(Data extract)
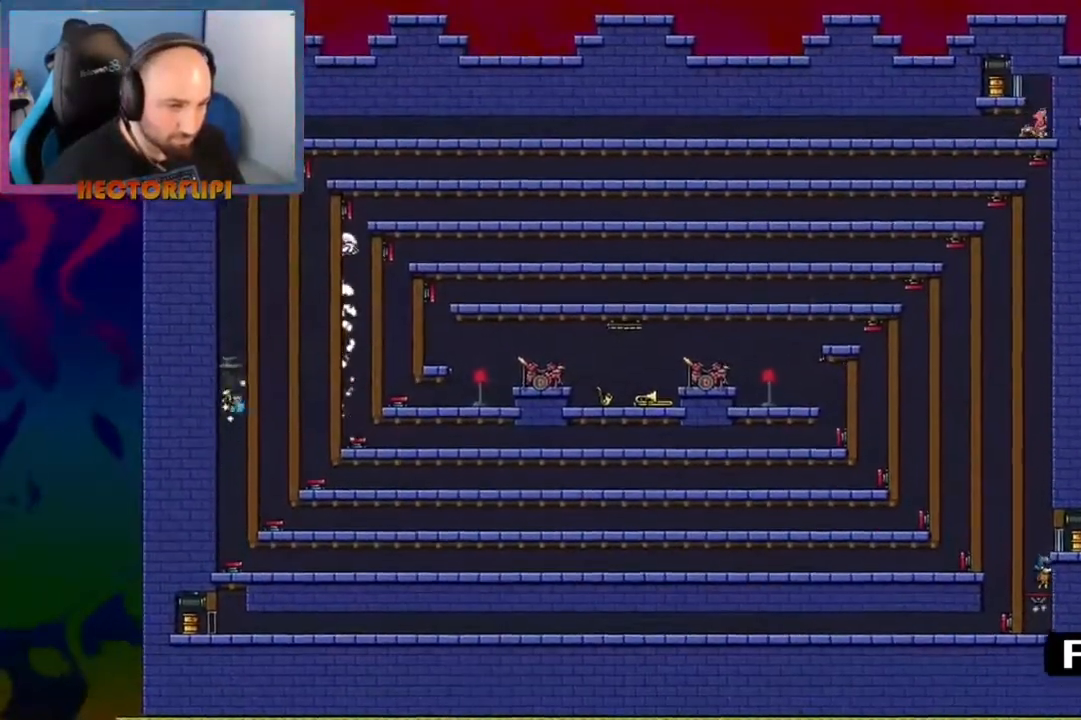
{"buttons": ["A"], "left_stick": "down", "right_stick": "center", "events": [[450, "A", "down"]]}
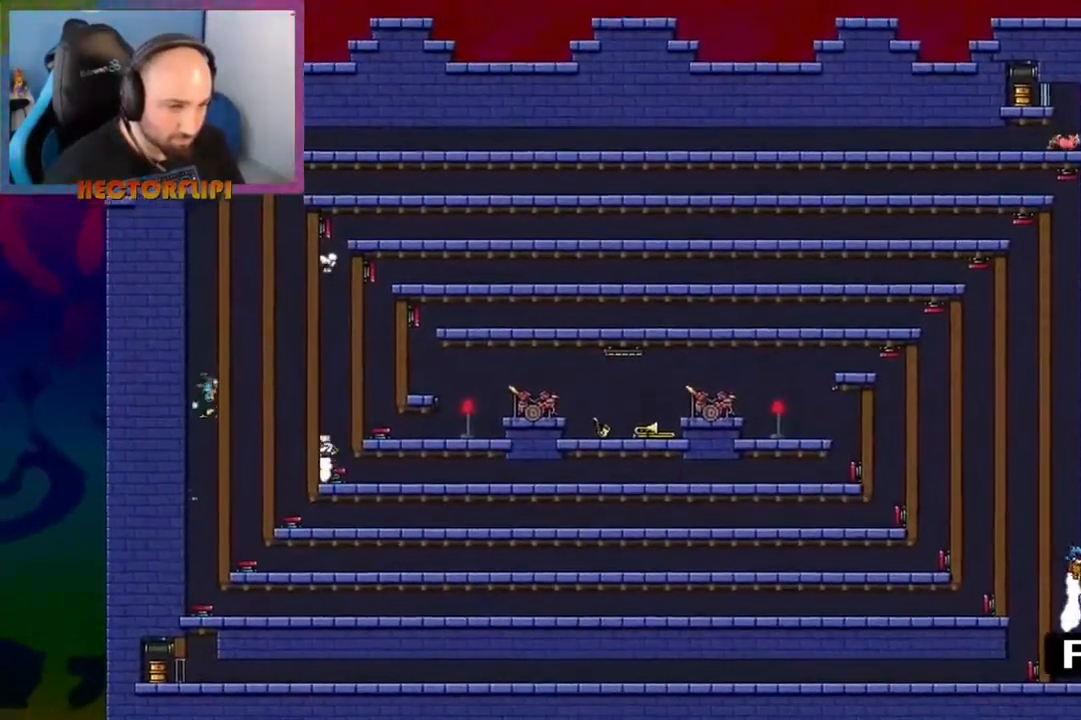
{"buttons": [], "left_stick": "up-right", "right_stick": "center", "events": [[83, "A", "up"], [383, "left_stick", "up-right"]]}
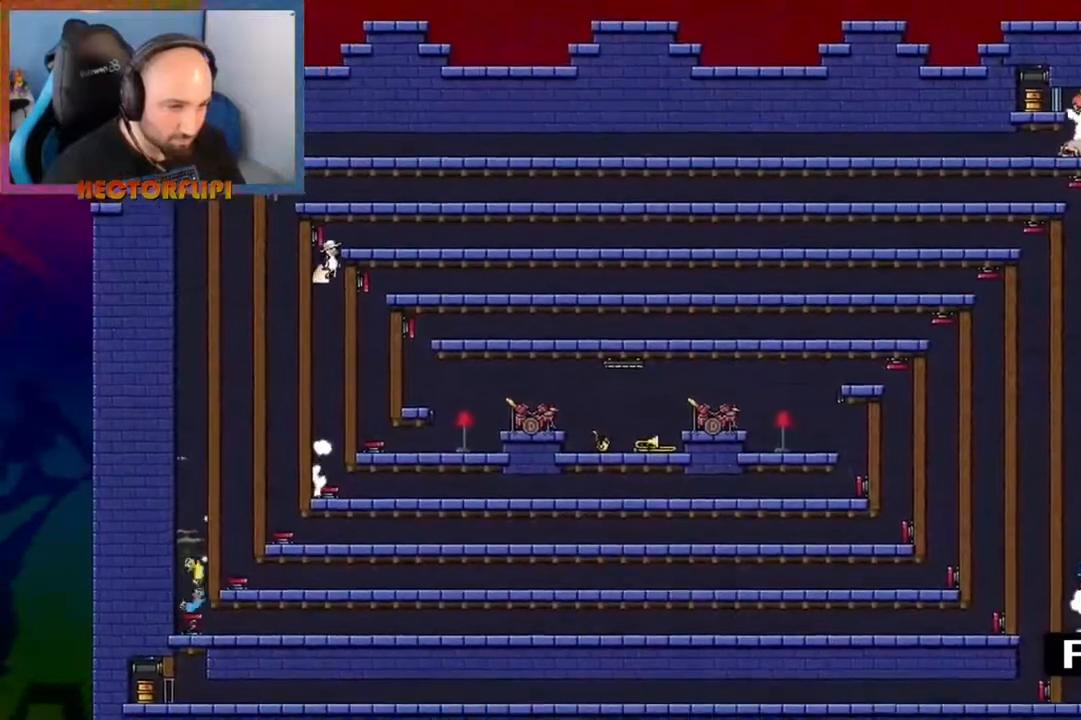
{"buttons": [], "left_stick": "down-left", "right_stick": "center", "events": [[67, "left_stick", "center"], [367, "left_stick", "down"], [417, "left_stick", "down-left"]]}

(Directions)
Please count up the lines above that include the string "down" and respond with the total alone.

(Exercise answer)
2